| Source data |
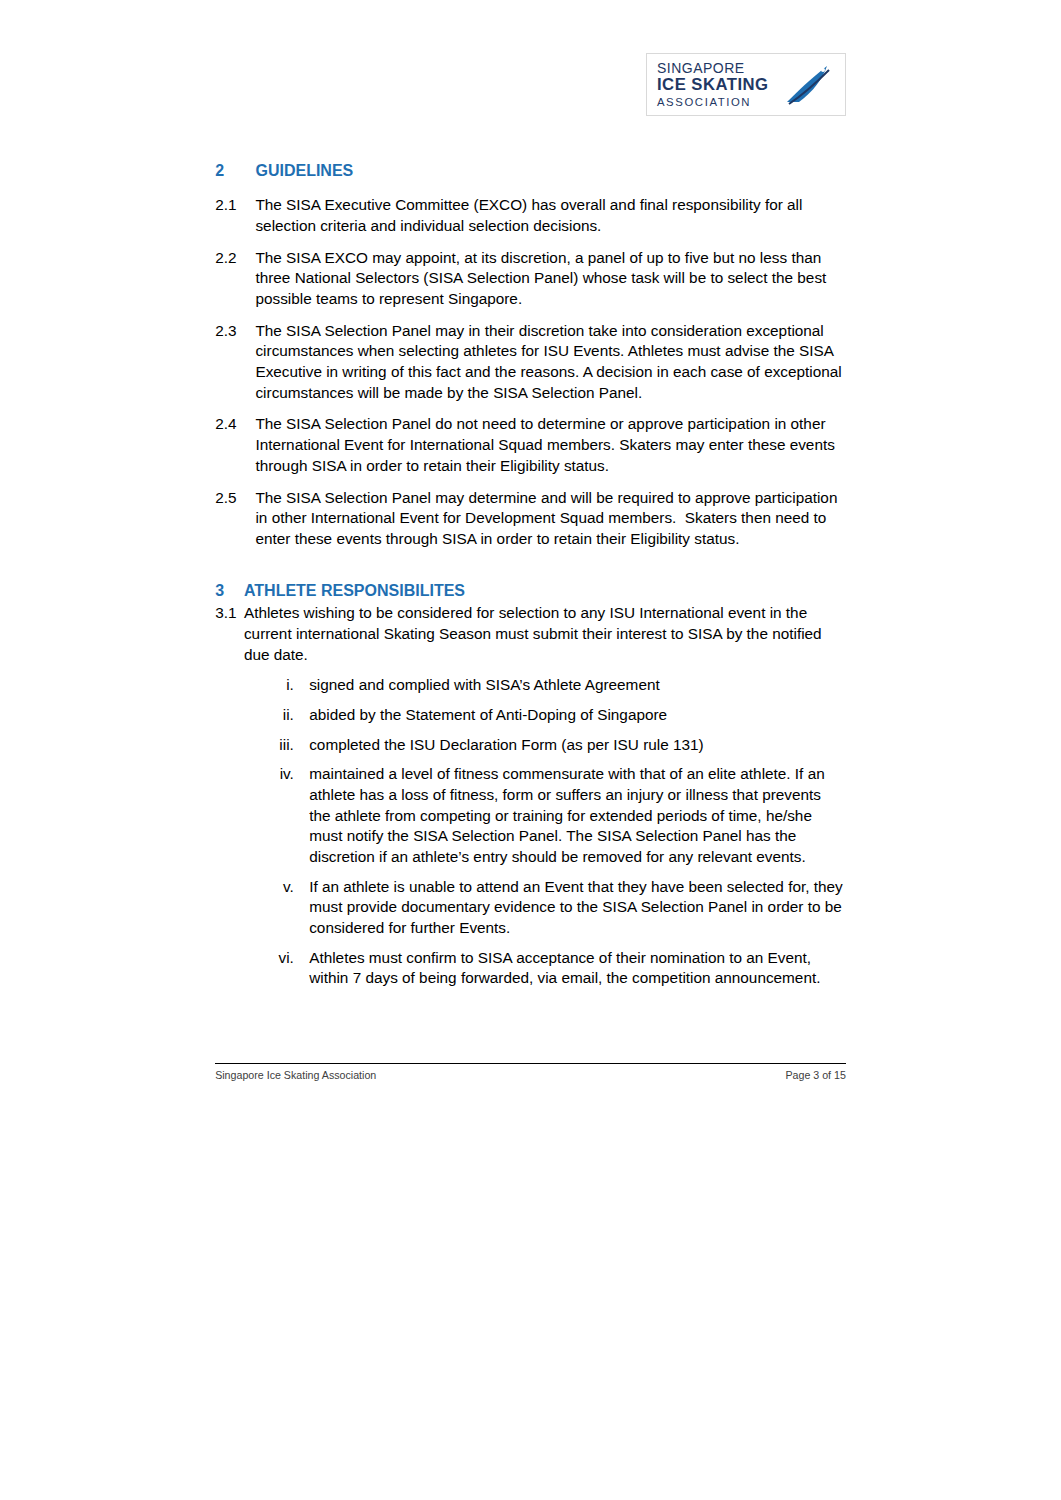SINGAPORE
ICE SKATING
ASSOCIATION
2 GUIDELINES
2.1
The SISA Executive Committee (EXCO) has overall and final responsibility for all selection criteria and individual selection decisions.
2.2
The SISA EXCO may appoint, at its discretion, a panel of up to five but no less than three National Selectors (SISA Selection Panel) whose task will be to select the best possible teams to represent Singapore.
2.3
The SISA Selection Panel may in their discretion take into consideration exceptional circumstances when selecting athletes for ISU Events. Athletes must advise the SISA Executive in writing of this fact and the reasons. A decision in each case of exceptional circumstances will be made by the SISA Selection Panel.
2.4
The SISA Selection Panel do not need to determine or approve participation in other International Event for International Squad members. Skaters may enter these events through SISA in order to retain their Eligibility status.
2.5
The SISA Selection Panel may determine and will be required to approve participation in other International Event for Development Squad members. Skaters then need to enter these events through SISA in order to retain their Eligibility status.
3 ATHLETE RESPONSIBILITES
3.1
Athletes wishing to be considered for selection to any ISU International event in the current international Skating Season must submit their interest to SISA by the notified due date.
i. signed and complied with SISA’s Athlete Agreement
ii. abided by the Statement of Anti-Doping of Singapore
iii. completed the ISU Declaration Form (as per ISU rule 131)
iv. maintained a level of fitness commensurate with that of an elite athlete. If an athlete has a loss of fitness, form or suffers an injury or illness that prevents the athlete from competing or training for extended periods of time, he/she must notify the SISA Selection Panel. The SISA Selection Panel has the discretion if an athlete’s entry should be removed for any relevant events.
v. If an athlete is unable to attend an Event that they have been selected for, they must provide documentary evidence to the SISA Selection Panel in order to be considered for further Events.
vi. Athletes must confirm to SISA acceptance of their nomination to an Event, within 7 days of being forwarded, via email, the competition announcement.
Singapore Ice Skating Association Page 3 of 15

| Your instructions |
Tally every line of the data that includes "discretion". Report the number and nothing more.

| Exercise solution |
3